4. Probiotics in the gastrointestinal tract

    Probiotics are derived from the Greek "Probiotic" and in the human intestinal tract are mainly Bacteroides, Bifidobacteria, Lactobacillus, Streptococcus, etc. They prevent the colonization of pathogenic bacteria and have effects on nutrition, metabolism, immunity, etc. . The probiotic effect of lactic acid bacteria is mainly manifested in:
(1) Treatment of intestinal disorders and maintenance of intestinal flora balance. Lactic acid bacteria produce large amounts of organic acids, hydrogen peroxide, enzymes, and bacteriocins. It inhibits the colonization and colonization of pathogens, promotes peristalsis and maintains normal physiological functions of the intestine.
(2) Anti-tumor effect. Lactic acid bacteria are metabolized and inhibit the production of carcinogens and the proliferation of cancer cells. The bacillus bulgaricus has potential anti-tumor properties that can reduce the concentration of β-glucosidase and azoreductase and reduce the canceration rate.

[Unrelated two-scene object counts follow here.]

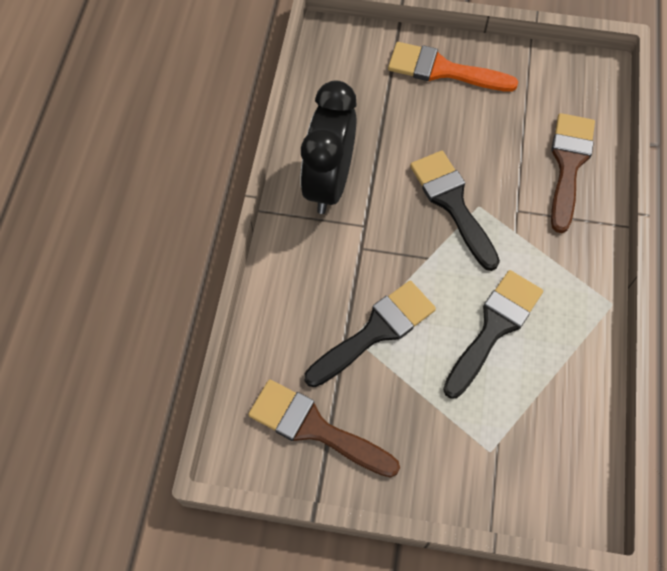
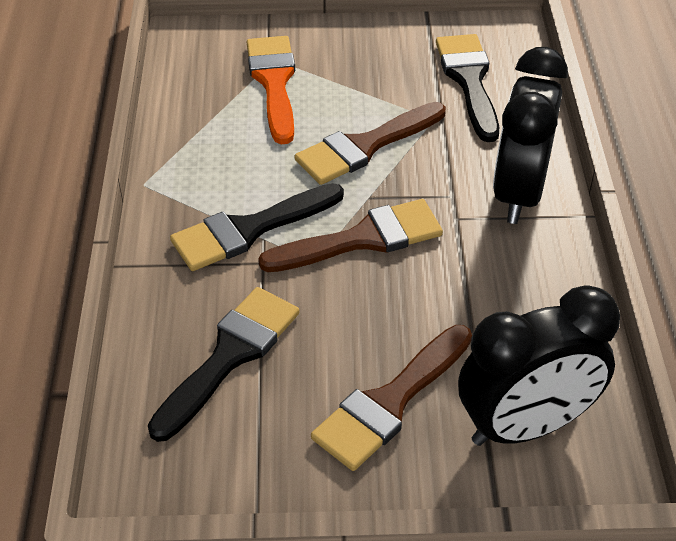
black clock: 1 -> 2
brown brush: 2 -> 3

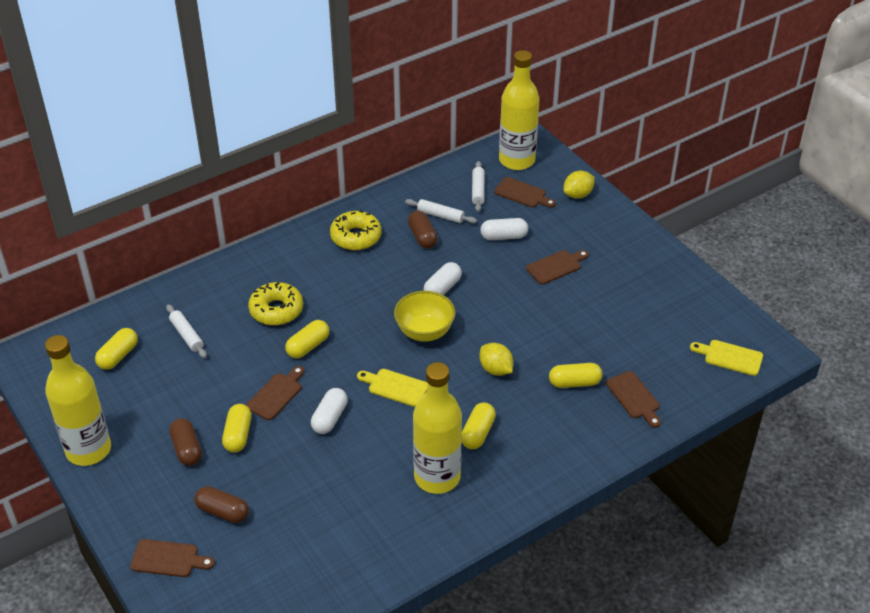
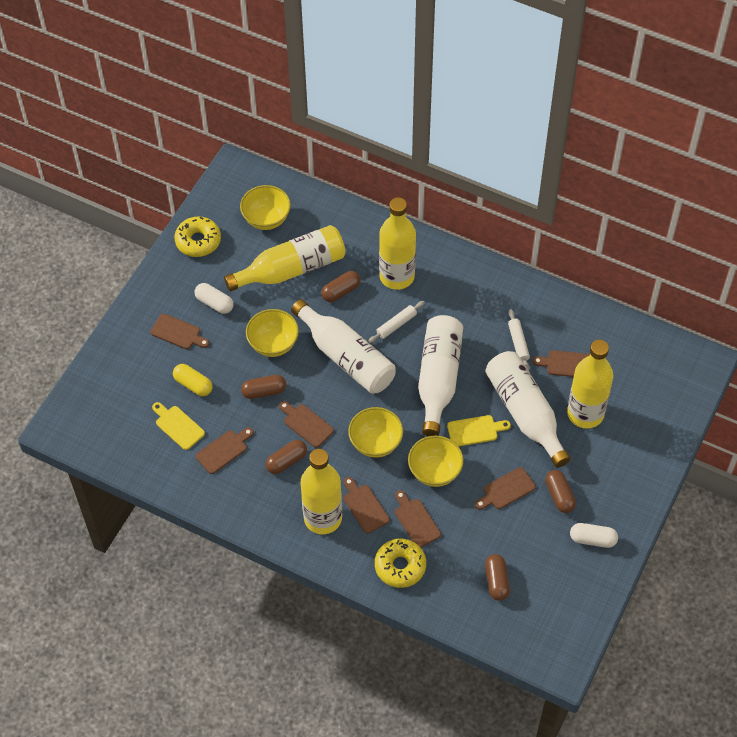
brown capsule: 3 -> 5
brown cutting board: 5 -> 7
white bottle: 0 -> 3
white capsule: 3 -> 2
white rolling pin: 3 -> 2
yellow bottle: 3 -> 4
yellow bowl: 1 -> 4
yellow capsule: 5 -> 1
yellow lemon: 2 -> 0

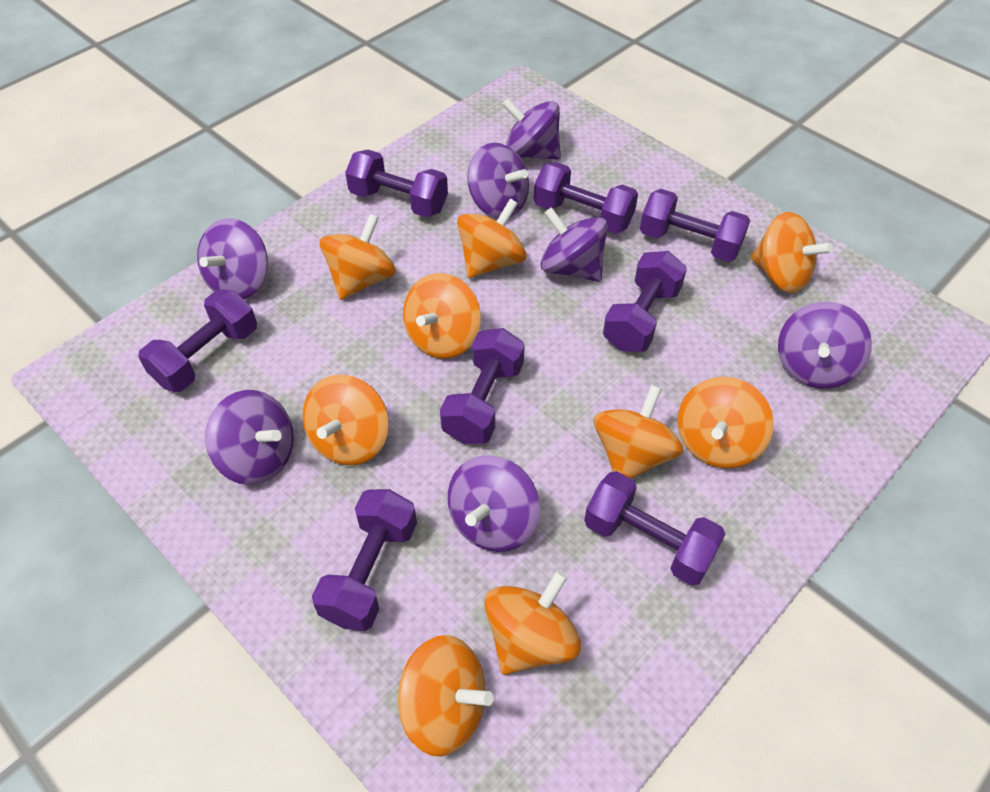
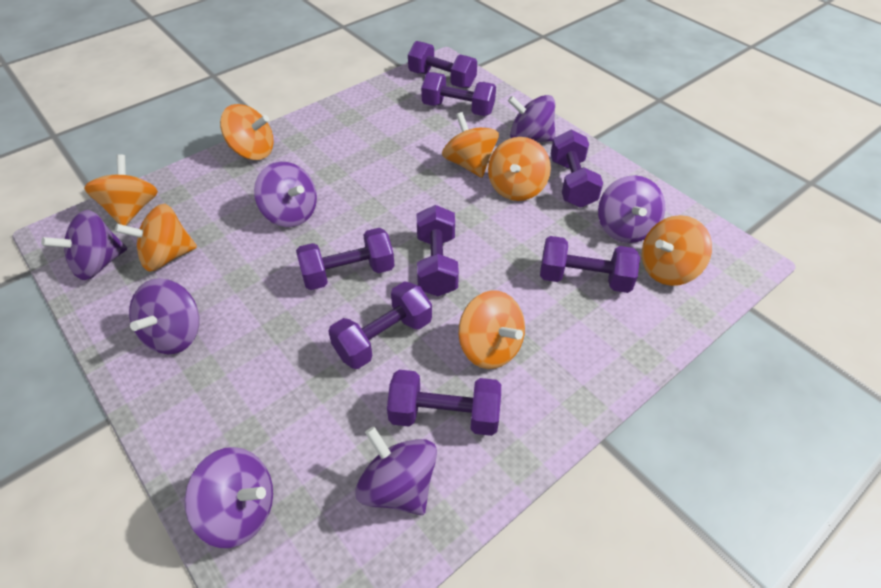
orange spinning top: 9 -> 7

(3) Nutritional effects. Lactic acid produced by lactic acid bacteria can increase the absorption and utilization of calcium, phosphorus, iron and vitamin D. The galactose produced by the decomposition of lactose is a component that constitutes cerebrosides in the brain's nervous system and is closely related to the rapid growth of the brain after birth in infants.
(4) Lower cholesterol. Lactic acid bacteria have the effect of inhibiting cholesterol synthesis. Lactic acid bacteria can better absorb cholesterol. Through metabolism, cholesterol is converted into bile acid and bile acid and excreted. Lactic acid bacteria and bifidobacteria can reduce cholesterol in the small intestine by digesting, absorbing, and degrading cholesterol and bile acids.

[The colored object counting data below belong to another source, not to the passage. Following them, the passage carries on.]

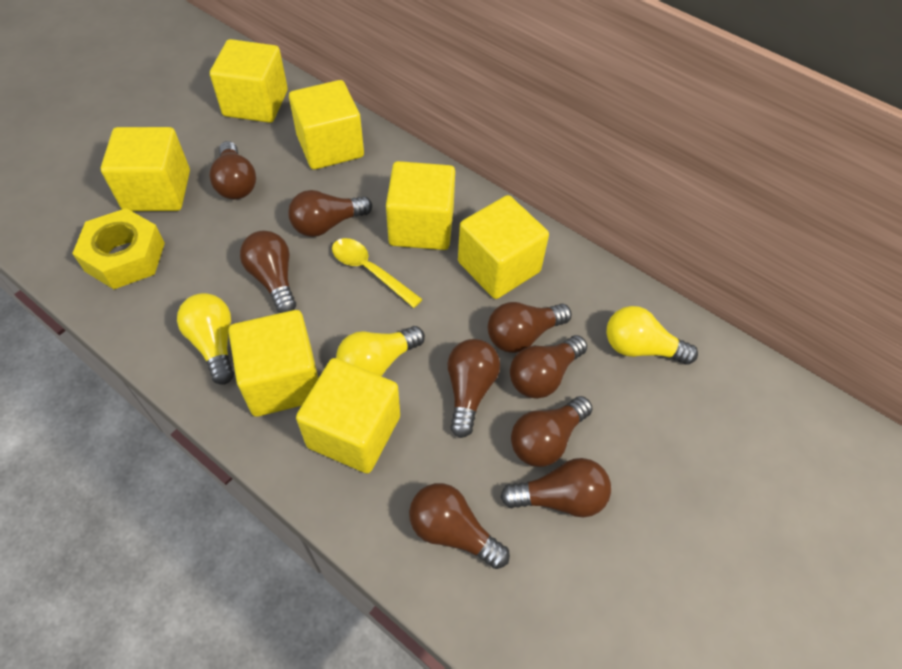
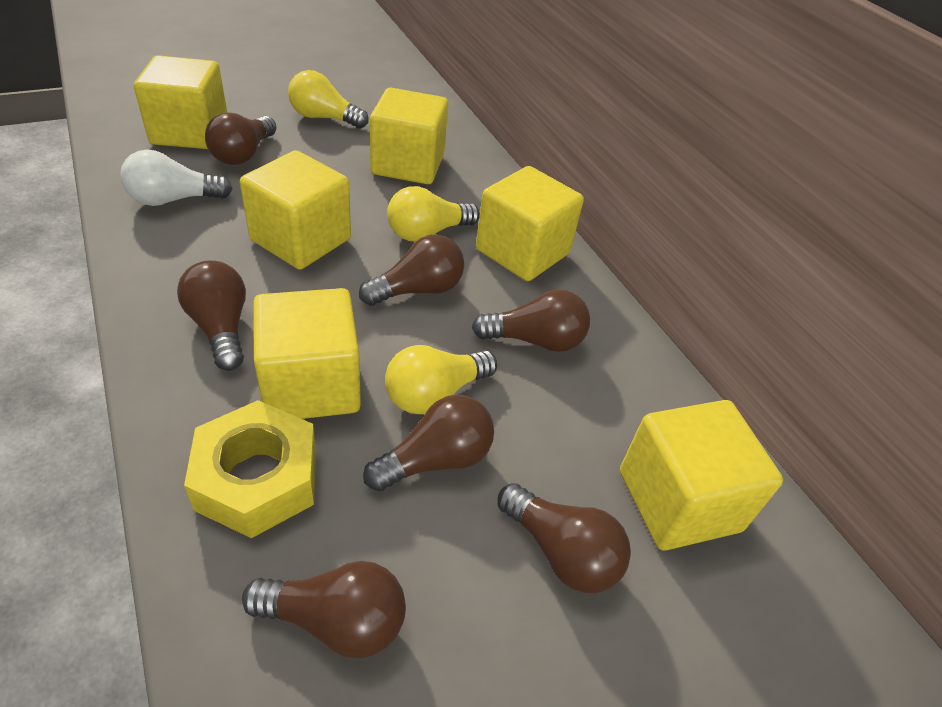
brown light bulb: 9 -> 7
white light bulb: 0 -> 1
yellow cube: 7 -> 6
yellow spoon: 1 -> 0

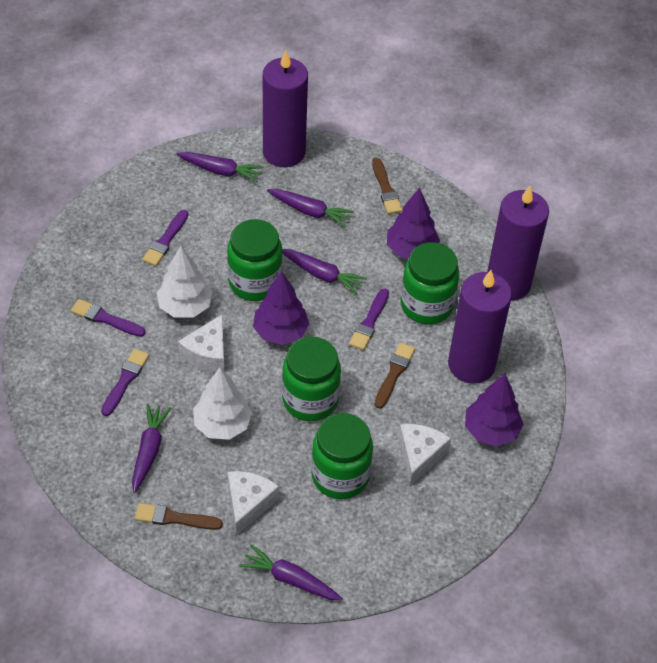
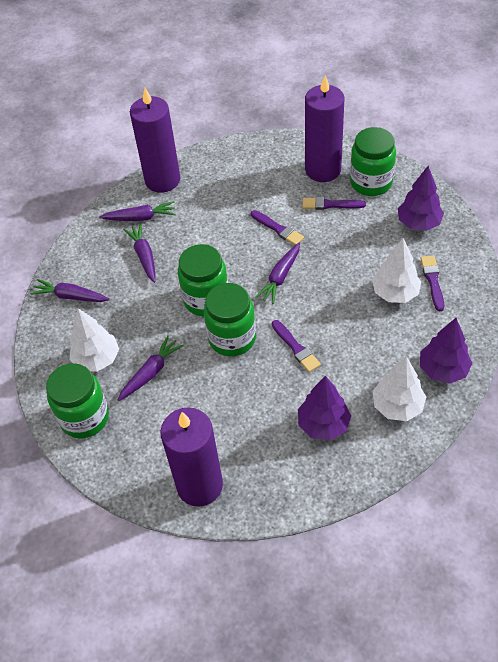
brown brush: 3 -> 0
white cheese: 3 -> 0
white tree: 2 -> 3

(5) Anti-radiation effect. After oral administration of lactobacillus and bifidobacteria, the animals survived longer than the control group. Lactic acid bacteria can effectively protect the hematopoietic system and have an antimutagenic effect.
(6) Other effects. Lactobacillus can detoxify the sugar by metabolically degrading sucrose and lowering pH. Lactic acid bacteria can degrade the aflatoxins and release their toxicity. When Lactobacillus delbrueckii and Mycobacterium enzyme (aflatoxin-producing bacteria) are cultured together, 45% to 55% of aflatoxins can be decomposed. The mechanism is that the fermentation product (acid) of lactic acid bacteria has the ability to degrade aflatoxin, and the lactic acid bacteria can inhibit the growth of the mold (via pH drop, competitive inhibition).

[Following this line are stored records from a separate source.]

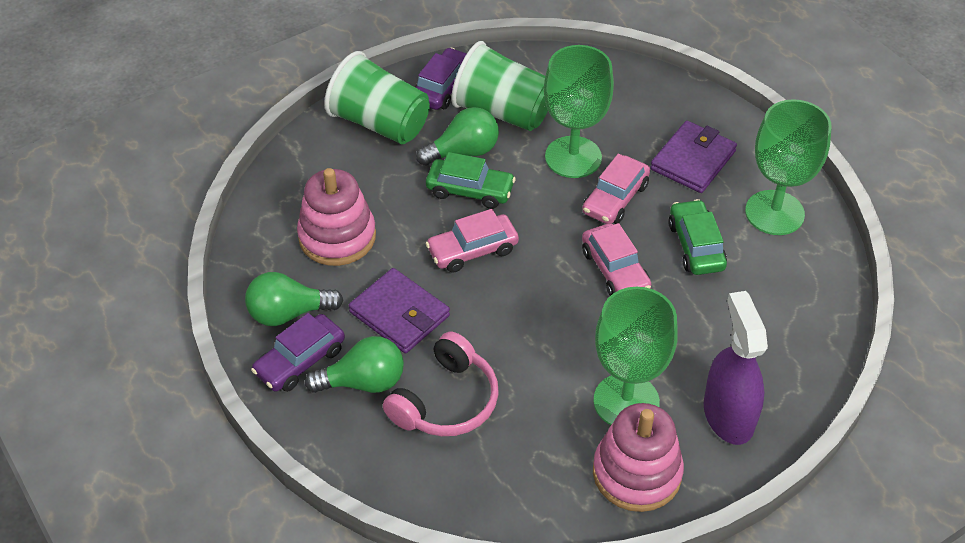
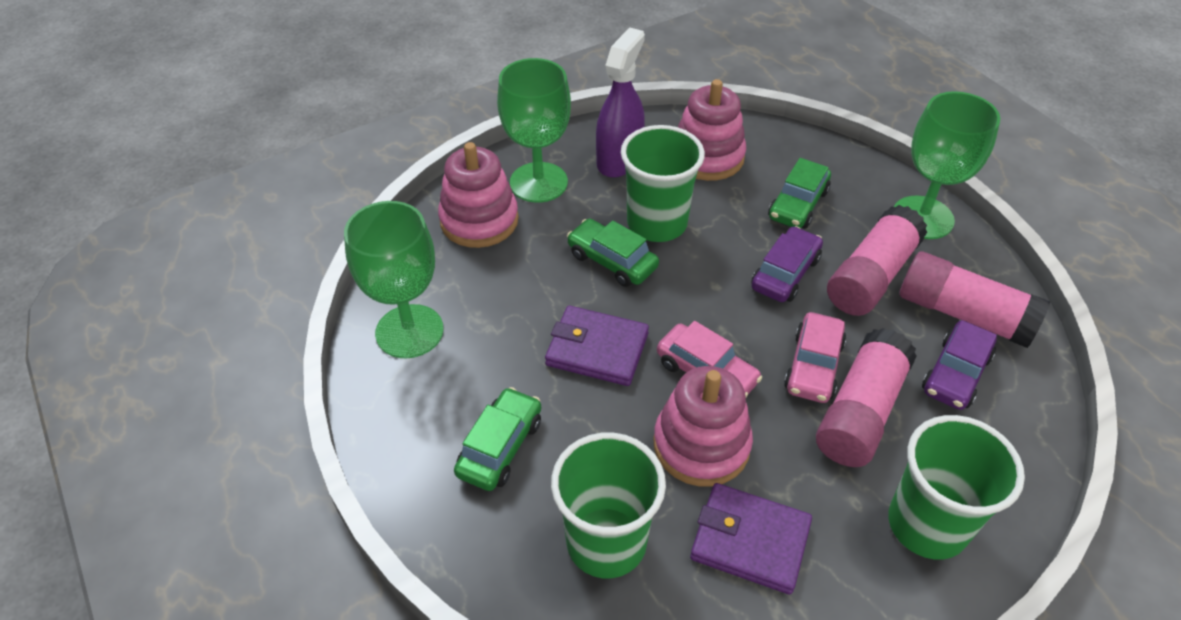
green car: 2 -> 3
green cup: 2 -> 3
green light bulb: 3 -> 0
pink car: 3 -> 2
pink glue stick: 0 -> 3
pink headphones: 1 -> 0
pink stacking toy: 2 -> 3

5. Research and development of the prospects of gastrointestinal health products

    Lactic acid bacteria and other probiotics are one of the hot topics in biotechnology in the world today. Existing lactic acid bacteria and other probiotics and prebiotics products will certainly be popularized, popularized, and diversified. Humans will use the ecological system for the study of zoonotic animals, and use them. The interaction between animal research probiotics and related physiological components in the body will also have new advances and breakthroughs in the fields of bacterial and mucosal physiological changes, probiotics and mucosal immunity, engineering bacterial technology, in vivo labeling technology, and immunological detection technology.